**CONSEGNE:**
a) Trascrivi dall'articolo sulla ricrescita degli arti il tratto che va da "Se si amputa" fino a "possibile processo rigenerativo.".
b) Traduci in inglese questa frase dell'articolo sulla ricrescita degli arti: "Anche le code tagliate di lucertole e alligatori ricrescono."
c) Elenca tutti gli animali, esclusi gli esseri umani, nominati nell'articolo sulla ricrescita degli arti.

**ESTRATTO:**
□ □ □ □ □
Numero 30 Registrazione al tribunale di Roma N° 3/2004 del 14/01/2004

Arti amputati ricrescono: fantasia/realtà

di Roberto Vacca

 

Ogni tanto descrivo eventi fantascientifici che poi si verificano davvero. Nel 1979 immaginai la diffusione di e-mail (e i russi l’usavano per eliminare il potere sovietico). Nel 1975 raccontai di un ricatto all’OPEC: “Se non pagate somme enormi sveliamo che a oltre 10 km di profondità il petrolio è ovunque” (e pare che sia vero). Nel 1972 in un racconto (ottenibile su www.printandread.com) Philip Quartara riusciva a modulare raggi X per fornire informazioni progettuali alle cellule superficiali del troncone di una zampa di topo, di cui aveva amputato la parte distale – e la zampa ricresceva identica a com’era prima. Avrebbe potuto far ricrescere gli arti amputati ad esseri umani, ma associazioni professionali e comitati di bio-etica glielo impedivano. Così apriva un Istituto di Cosmesi Scientifica. Con una sola applicazione garantiva ai calvi la ricrescita dei capelli e alle donne sprovviste, lo sviluppo istantaneo di seni floridi e sodi.

Se si amputa la zampa di una salamandra anche più di una volta questa ricresce sempre esattamente come era. Anche le code tagliate di lucertole e alligatori ricrescono. I girini di rana hanno la stessa proprietà, ma la perdono da adulti. Perché gli esseri umani non possono fare lo stesso? Le cicatrici che chiudono le nostre ferite o le nostre amputazioni sono costituite da cellule epidermiche e da fibroblasti (cellule di tessuto connettivo scoperte nel 1968 da M. De Oliveira) che producono un eccesso di collageno, formano una rete non organizzata di materiale extracellulare e bloccano ogni possibile processo rigenerativo.
□ □ □ □ □
**MATERIALE FORNITO:**
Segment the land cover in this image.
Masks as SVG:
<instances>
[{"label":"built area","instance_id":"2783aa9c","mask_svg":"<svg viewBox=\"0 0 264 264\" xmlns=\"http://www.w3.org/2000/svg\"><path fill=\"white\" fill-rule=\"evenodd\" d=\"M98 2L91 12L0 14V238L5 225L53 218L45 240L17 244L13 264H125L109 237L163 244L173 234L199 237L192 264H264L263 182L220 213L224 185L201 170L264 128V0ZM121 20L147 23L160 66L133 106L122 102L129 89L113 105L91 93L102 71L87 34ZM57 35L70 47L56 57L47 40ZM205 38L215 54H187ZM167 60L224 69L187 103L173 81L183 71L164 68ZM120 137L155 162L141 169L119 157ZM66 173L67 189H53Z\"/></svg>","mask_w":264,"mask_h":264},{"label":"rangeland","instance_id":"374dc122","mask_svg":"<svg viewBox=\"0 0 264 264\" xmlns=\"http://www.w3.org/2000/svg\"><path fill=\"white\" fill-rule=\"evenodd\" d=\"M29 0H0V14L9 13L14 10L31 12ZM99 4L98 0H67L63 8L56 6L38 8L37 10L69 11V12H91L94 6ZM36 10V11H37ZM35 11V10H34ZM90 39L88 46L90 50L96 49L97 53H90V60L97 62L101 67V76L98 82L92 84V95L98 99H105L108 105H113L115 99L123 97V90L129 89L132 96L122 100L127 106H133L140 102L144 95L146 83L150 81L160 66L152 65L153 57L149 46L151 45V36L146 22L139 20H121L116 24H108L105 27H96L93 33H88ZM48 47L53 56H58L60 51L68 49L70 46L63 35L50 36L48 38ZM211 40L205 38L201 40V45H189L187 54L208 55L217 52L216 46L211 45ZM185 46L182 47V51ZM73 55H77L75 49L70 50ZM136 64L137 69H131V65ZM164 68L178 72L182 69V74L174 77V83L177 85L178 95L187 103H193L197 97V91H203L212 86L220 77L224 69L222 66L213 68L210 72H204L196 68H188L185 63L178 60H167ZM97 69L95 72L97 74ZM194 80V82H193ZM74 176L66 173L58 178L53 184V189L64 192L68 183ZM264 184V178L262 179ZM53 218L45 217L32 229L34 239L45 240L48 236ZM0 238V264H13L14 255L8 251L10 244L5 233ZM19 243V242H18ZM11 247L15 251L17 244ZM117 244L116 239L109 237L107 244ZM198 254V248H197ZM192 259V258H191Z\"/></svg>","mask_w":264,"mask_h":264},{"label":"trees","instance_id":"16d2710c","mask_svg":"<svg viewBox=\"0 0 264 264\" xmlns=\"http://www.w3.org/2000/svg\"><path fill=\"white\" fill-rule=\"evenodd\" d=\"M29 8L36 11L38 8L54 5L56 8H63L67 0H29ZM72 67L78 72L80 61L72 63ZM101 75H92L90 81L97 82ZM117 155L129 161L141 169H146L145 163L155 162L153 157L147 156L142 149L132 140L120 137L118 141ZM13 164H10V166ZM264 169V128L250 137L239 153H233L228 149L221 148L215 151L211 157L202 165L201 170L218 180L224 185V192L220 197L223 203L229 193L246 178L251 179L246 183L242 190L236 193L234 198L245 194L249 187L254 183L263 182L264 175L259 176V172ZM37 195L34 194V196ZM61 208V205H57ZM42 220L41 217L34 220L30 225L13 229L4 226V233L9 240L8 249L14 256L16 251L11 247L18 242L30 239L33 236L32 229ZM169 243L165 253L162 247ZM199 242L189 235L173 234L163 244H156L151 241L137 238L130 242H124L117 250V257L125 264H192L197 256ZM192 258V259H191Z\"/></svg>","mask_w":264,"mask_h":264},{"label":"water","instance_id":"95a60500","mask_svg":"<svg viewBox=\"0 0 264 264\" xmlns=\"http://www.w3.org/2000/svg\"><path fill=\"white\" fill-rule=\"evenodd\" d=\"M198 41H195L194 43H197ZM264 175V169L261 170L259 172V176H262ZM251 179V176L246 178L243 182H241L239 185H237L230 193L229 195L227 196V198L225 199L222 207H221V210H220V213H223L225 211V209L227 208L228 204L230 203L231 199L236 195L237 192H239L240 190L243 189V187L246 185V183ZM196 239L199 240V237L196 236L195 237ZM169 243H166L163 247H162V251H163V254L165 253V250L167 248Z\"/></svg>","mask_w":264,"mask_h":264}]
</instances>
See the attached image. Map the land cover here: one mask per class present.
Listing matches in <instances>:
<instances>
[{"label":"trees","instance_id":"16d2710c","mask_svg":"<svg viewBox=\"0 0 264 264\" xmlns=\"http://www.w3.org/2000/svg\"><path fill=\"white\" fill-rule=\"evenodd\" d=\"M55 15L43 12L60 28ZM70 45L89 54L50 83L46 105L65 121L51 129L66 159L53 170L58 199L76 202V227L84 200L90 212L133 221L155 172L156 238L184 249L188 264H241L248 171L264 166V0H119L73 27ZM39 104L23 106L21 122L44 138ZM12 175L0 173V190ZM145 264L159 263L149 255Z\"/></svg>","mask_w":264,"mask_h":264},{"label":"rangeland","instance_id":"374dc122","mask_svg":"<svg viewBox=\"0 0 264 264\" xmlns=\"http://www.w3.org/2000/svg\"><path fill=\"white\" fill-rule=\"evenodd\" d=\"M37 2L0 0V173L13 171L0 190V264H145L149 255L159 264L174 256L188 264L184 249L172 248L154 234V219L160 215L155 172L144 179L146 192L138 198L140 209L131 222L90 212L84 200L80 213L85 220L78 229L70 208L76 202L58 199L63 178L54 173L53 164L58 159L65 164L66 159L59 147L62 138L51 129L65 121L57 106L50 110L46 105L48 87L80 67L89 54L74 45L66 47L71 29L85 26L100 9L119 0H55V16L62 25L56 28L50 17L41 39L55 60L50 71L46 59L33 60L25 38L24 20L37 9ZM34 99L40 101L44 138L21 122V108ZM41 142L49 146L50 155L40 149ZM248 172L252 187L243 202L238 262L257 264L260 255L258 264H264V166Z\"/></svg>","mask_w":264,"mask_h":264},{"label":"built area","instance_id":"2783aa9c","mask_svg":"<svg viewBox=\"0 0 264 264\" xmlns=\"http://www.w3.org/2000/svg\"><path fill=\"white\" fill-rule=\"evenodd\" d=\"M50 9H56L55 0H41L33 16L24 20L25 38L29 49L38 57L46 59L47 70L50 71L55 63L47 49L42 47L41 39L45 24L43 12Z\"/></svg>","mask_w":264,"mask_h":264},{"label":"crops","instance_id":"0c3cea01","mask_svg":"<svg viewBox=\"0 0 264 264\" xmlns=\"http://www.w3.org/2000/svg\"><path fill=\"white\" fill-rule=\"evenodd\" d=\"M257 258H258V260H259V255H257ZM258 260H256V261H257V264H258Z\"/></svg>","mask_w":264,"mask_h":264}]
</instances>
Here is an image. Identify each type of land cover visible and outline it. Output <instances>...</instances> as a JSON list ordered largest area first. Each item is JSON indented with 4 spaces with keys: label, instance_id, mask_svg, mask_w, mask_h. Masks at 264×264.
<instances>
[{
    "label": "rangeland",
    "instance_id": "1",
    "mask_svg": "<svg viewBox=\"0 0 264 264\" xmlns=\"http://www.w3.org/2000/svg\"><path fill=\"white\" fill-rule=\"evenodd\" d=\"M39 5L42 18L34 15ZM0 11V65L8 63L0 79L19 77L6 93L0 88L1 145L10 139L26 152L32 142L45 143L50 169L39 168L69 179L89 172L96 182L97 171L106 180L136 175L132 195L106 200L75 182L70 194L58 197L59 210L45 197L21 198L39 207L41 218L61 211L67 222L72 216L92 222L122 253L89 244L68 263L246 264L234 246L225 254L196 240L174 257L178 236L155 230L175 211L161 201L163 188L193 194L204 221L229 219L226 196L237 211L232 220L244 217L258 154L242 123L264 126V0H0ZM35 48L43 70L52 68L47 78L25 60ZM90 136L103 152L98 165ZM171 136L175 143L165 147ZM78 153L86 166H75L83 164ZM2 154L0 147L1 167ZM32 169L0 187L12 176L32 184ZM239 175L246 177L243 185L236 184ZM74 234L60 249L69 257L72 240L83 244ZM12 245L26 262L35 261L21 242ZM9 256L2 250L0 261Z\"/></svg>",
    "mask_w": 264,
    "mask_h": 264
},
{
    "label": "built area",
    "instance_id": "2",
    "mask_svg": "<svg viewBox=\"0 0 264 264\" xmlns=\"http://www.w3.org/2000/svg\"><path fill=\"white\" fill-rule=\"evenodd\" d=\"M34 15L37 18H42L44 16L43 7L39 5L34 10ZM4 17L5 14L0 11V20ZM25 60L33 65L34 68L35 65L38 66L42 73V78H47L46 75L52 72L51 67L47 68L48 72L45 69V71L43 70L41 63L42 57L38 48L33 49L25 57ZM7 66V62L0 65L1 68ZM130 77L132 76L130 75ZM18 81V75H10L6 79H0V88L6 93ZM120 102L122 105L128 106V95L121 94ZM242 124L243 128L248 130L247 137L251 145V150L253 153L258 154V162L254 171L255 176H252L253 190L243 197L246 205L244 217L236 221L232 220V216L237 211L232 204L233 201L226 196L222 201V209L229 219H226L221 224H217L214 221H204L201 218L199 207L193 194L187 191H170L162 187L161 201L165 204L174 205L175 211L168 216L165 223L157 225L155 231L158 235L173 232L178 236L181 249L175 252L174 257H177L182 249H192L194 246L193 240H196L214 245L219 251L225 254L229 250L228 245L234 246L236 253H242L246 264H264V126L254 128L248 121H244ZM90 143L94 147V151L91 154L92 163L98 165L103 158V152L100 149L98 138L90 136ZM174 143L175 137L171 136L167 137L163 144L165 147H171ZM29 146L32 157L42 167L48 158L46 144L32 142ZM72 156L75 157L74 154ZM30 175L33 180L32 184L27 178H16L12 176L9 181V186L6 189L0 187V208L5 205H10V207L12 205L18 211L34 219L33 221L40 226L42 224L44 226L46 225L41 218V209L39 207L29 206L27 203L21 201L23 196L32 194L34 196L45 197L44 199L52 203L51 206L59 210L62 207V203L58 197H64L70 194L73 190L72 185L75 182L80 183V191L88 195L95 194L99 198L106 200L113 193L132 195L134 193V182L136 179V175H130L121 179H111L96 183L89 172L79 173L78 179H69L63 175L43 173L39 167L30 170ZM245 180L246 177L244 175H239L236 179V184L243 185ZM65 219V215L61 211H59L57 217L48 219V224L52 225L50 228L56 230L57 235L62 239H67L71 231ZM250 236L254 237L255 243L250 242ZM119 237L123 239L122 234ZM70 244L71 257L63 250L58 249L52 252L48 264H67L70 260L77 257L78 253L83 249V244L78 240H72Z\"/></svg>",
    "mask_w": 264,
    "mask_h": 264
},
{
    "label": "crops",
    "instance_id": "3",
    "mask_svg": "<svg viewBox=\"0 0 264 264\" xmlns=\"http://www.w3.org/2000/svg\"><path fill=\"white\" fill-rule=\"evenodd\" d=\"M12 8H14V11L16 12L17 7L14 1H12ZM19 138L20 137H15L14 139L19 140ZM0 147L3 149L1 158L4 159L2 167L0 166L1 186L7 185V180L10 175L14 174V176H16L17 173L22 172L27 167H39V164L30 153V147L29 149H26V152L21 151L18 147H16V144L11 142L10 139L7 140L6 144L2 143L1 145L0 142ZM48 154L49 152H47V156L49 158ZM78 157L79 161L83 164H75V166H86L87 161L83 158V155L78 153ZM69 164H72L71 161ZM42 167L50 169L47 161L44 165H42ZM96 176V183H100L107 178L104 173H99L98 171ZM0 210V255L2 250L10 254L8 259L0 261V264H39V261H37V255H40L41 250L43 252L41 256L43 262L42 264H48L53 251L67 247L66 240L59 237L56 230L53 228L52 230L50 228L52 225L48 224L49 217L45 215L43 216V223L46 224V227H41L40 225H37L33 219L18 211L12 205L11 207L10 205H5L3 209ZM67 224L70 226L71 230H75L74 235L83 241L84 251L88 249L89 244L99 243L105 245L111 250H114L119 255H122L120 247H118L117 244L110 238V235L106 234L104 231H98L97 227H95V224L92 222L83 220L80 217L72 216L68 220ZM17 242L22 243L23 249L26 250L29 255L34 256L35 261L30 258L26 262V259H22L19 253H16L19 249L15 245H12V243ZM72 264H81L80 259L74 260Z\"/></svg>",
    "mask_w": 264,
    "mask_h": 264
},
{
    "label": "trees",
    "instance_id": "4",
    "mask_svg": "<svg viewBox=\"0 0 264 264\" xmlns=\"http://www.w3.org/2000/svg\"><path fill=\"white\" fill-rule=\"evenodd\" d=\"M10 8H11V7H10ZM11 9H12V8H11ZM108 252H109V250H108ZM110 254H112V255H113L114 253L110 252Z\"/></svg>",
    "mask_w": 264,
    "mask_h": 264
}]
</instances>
□ □ □ □ □
**SOLUZIONI:**
a)
Se si amputa la zampa di una salamandra anche più di una volta questa ricresce sempre esattamente come era. Anche le code tagliate di lucertole e alligatori ricrescono. I girini di rana hanno la stessa proprietà, ma la perdono da adulti. Perché gli esseri umani non possono fare lo stesso? Le cicatrici che chiudono le nostre ferite o le nostre amputazioni sono costituite da cellule epidermiche e da fibroblasti (cellule di tessuto connettivo scoperte nel 1968 da M. De Oliveira) che producono un eccesso di collageno, formano una rete non organizzata di materiale extracellulare e bloccano ogni possibile processo rigenerativo.

b) The severed tails of lizards and alligators also grow back.

c)
- topo
- salamandra
- lucertola
- alligatore
- rana (girini di rana)